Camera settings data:
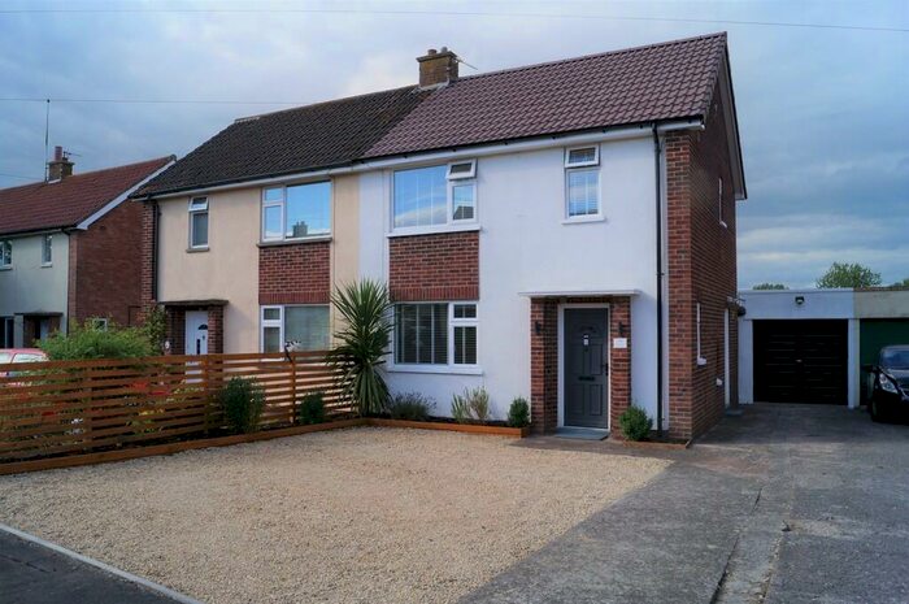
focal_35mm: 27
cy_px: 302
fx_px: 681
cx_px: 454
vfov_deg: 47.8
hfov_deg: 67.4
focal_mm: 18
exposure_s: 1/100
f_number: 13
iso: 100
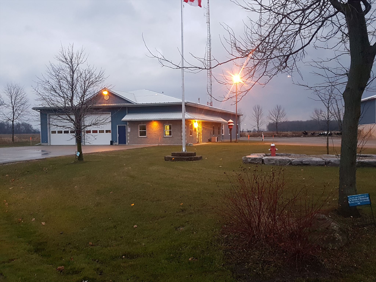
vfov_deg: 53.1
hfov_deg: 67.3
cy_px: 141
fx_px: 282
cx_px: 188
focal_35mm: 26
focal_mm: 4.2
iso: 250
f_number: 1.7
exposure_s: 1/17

Instruction
Repeat the data above exactly, but not the pictures.

Your response
focal_35mm: 27
cy_px: 302
fx_px: 681
cx_px: 454
vfov_deg: 47.8
hfov_deg: 67.4
focal_mm: 18
exposure_s: 1/100
f_number: 13
iso: 100
vfov_deg: 53.1
hfov_deg: 67.3
cy_px: 141
fx_px: 282
cx_px: 188
focal_35mm: 26
focal_mm: 4.2
iso: 250
f_number: 1.7
exposure_s: 1/17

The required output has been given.